Exercise prompt:
Copy from the records, without any change, the lines starting at the one containing "## Design Details" and ending at the one containing "#### API changes".

*** Block opens ***

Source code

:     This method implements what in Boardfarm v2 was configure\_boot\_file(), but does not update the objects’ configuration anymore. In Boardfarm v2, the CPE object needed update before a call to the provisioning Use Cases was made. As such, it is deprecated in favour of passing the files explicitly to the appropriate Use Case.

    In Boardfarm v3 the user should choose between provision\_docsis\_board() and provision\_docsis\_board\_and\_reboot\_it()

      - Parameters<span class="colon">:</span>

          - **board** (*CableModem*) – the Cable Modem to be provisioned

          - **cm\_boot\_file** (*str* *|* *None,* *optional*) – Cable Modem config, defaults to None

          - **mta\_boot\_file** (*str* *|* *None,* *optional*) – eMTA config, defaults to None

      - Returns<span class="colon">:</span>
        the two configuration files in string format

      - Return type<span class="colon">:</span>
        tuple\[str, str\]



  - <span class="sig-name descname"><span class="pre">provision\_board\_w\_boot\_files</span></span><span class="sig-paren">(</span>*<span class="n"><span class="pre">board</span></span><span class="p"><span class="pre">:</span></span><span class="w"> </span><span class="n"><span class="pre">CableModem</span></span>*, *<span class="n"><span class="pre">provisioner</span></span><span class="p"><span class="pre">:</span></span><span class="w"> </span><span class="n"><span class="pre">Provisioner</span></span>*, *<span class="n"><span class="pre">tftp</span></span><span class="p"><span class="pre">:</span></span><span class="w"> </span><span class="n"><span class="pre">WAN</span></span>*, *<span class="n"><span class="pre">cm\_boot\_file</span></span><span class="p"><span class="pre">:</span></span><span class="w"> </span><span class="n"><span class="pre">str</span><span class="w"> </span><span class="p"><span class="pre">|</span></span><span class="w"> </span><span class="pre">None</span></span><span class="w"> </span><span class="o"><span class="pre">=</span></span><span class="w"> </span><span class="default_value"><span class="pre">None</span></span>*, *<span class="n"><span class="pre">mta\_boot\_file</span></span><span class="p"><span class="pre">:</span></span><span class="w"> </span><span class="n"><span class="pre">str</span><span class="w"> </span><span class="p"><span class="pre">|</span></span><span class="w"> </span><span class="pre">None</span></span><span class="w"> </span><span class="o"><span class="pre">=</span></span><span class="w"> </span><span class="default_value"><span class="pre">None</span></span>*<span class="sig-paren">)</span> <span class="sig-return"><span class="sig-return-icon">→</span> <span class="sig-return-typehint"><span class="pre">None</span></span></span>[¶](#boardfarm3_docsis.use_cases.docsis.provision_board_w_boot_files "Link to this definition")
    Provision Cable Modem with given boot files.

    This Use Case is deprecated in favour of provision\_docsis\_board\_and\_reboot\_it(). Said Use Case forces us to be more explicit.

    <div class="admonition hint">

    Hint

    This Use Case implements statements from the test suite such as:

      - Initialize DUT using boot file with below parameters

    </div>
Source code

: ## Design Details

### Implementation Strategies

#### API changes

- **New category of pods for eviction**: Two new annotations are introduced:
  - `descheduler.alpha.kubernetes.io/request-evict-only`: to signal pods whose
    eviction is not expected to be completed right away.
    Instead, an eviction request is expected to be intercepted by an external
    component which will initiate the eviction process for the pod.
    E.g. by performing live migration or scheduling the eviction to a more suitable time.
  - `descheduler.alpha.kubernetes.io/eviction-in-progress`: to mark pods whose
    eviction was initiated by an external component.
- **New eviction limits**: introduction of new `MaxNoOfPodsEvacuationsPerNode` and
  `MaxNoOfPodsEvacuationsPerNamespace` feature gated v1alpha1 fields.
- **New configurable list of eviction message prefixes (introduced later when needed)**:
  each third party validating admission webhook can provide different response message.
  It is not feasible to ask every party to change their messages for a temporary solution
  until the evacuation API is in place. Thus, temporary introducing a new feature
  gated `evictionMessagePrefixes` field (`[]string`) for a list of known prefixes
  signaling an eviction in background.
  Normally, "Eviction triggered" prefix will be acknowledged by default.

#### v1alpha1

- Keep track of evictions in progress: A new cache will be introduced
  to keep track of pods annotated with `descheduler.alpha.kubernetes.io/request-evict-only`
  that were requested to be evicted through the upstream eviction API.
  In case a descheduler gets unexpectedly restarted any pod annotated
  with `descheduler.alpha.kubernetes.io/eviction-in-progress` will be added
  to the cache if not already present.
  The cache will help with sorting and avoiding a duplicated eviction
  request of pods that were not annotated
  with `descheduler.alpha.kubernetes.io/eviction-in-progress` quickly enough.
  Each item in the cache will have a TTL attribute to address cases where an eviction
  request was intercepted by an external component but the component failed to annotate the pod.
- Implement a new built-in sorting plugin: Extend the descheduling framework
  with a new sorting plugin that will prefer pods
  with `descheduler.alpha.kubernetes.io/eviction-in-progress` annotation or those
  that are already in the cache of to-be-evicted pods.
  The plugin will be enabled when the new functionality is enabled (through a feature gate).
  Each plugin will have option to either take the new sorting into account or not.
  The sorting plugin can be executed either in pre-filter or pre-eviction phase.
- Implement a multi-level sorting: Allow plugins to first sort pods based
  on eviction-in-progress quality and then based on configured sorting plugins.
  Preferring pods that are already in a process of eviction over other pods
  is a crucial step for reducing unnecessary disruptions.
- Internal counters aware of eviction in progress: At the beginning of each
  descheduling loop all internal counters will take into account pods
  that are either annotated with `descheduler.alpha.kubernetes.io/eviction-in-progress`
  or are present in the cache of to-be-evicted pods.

*** Block closes ***

Exercise output:
: ## Design Details

### Implementation Strategies

#### API changes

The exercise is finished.